Exercise 13: Resampling methods#
This homework assignment is designed to give you practice with bootstrapping and permutation tests.
You will need to download the unrestricted_trimmed_1_7_2020_10_50_44.csv file from the Homework/hcp_data folder in the class GitHub repository.
This data is a portion of the Human Connectome Project database. It provides measures of cognitive tasks and brain morphology measurements from 1206 participants. The full description of each variable is provided in the HCP_S1200_DataDictionary_April_20_2018.csv file in the Homework/hcp_data folder in the class GitHub repository.
1. Loading & Visualizing the Data (1 point)#
Use the setwd and read.csv functions to load data from the unrestricted_trimmed_1_7_2020_10_50_44.csv file.
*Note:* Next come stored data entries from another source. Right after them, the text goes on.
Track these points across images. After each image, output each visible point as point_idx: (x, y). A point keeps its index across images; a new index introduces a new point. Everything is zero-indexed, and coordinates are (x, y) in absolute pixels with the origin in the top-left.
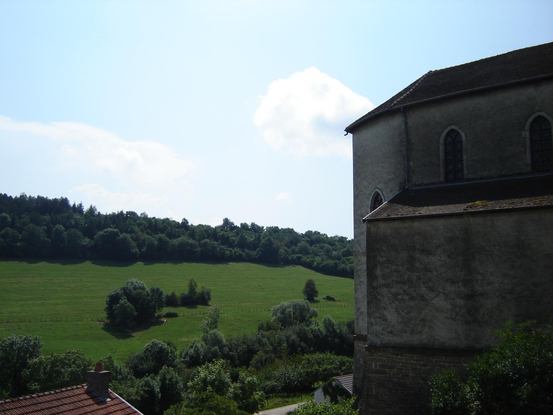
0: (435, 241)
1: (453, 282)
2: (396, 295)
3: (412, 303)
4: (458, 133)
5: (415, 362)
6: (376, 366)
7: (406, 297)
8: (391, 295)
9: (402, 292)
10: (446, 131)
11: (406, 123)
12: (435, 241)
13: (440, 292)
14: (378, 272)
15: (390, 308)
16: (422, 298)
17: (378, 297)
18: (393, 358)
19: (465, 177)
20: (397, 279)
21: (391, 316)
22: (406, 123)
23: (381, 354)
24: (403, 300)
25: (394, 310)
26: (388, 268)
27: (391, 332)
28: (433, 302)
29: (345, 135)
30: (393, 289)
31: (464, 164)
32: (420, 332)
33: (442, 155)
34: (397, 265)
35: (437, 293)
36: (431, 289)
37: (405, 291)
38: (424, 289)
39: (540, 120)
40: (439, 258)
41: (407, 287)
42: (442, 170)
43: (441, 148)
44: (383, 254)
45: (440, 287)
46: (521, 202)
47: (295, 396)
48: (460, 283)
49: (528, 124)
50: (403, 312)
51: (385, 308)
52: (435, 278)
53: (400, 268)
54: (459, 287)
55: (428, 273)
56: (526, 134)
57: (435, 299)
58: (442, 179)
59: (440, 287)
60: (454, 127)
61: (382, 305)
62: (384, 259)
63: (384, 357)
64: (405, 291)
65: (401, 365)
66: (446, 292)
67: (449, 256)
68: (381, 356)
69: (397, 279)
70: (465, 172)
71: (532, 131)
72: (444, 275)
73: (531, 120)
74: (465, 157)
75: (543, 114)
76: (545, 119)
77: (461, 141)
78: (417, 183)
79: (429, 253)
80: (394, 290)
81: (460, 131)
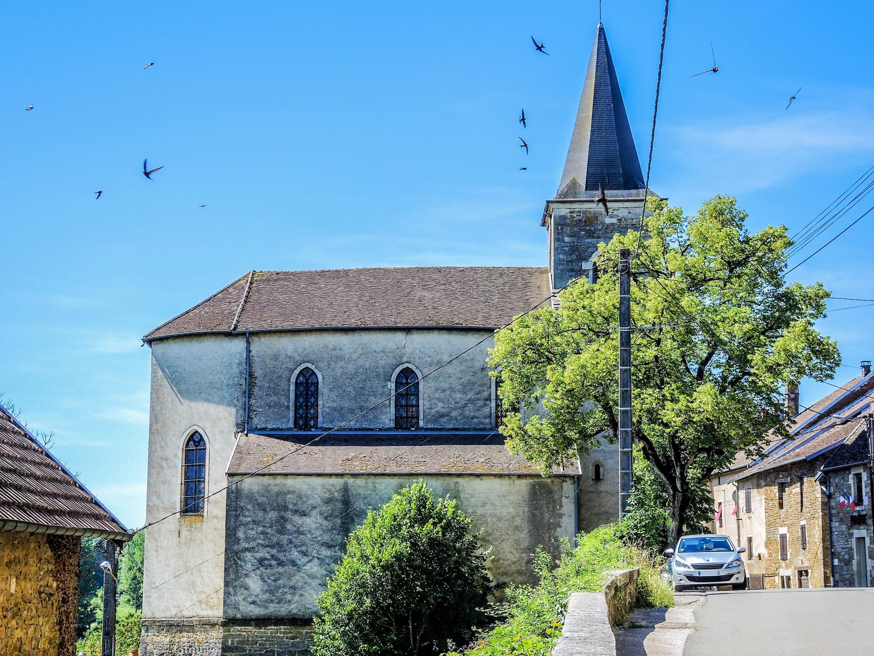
0: (311, 501)
1: (330, 547)
2: (261, 561)
3: (281, 569)
4: (314, 373)
5: (282, 635)
6: (233, 643)
7: (273, 563)
8: (256, 561)
9: (269, 557)
10: (299, 369)
11: (249, 351)
12: (311, 501)
13: (314, 557)
14: (241, 534)
15: (254, 575)
16: (293, 563)
17: (239, 562)
18: (255, 632)
19: (319, 425)
20: (264, 542)
21: (254, 584)
22: (249, 351)
23: (239, 628)
24: (270, 566)
25: (258, 577)
26: (253, 529)
27: (254, 603)
28: (306, 567)
29: (142, 346)
30: (257, 554)
31: (319, 410)
32: (290, 601)
33: (292, 396)
34: (264, 526)
35: (311, 558)
36: (305, 554)
37: (272, 556)
38: (296, 553)
39: (407, 373)
40: (314, 520)
41: (275, 551)
42: (292, 414)
43: (292, 387)
44: (247, 513)
45: (315, 551)
46: (570, 527)
47: (267, 616)
48: (337, 548)
49: (395, 376)
50: (269, 579)
51: (247, 575)
52: (308, 542)
53: (269, 530)
54: (335, 552)
55: (301, 536)
56: (392, 385)
57: (308, 564)
58: (291, 425)
59: (315, 551)
60: (309, 365)
61: (244, 572)
62: (249, 519)
63: (244, 631)
64: (272, 556)
65: (264, 639)
66: (320, 557)
67: (326, 519)
68: (239, 631)
69: (264, 542)
70: (320, 419)
71: (398, 384)
72: (319, 539)
73: (398, 370)
74: (320, 403)
75: (410, 366)
76: (413, 372)
77: (317, 383)
78: (259, 427)
79: (304, 514)
80: (258, 555)
81: (317, 371)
(a) Using the tidyverse tools, create a new dataframe d1 that only includes the subject ID (Subject), gender (Gender, self reported at time of data collection), Flanker Task performance (Flanker_Unadj), total intracranial volume (FS_IntraCranial_Vol), total white matter volume (FS_Tot_WM_Vol), and total grey matter volume (FS_Total_GM_Vol) variables and remove all na values.
Use the head function to look at the first few rows of each data frame.
# WRITE YOUR CODE HERE
(b) Plot grey matter volume (x axis) against intracranial volume (y axis) and Gender (point color).
# WRITE YOUR CODE HERE
What patterns do you observe in the scatter plot?
Write your response here
2. Logistic classifier (2 points)#
We want to try predicting gender using the neural data you have loaded.
(a) Run a logistic regression model to predict gender from total white matter volume, total grey matter volume, and intracranial volume.
# WRITE YOUR CODE HERE
Which factors are significantly associated with gender?
Write your response here
(b) Estimate the prediction accuracy of your model (Note: this is the training set accuracy). Set your prediction threshold to 0.5.
# WRITE YOUR CODE HERE
What is the prediction accuracy for gender from the full model?
Write your response here
3. Bootstrapped accuracy (3 points)#
Use bootstrapping to estimate the confidence interval for your model’s prediction accuracy. Plot a histogram of the bootstrapped accuracies, and estimate the confidence interval using the standard deviation of the bootstrap distribution.
# WRITE YOUR CODE HERE
How robust is the prediction accuracy of the full model?
Write your response here
4. Permutation test for grey matter effects (3 points)#
Now run a permutation test, with 1000 iterations, to evaluate how much grey matter volume contributes to the prediction accuracy. Compare the prediction accuracy of the full (unpermuted) model with the distribution of accuracies obtained when the grey matter volume variable is permuted, using a histogram (Hint: use the abline function to show the original accuracy on the histogram).
# WRITE YOUR CODE HERE
How much does the grey matter volume influence the prediction accuracy of the model?
Write your response here
5. Reflection (1 point)#
Differentiate the bootstrap from a permutation test. Describe each and explain when each is appropriate.
Write your response here
DUE: 11:59pm EST, March 24, 2026
IMPORTANT Did you collaborate with anyone on this assignment? If so, list their names here.
Someone’s Name
GenAI Utilization Did you utilize any generative AI tools on this assignment? If so, please list the item and the paste respective prompt you used.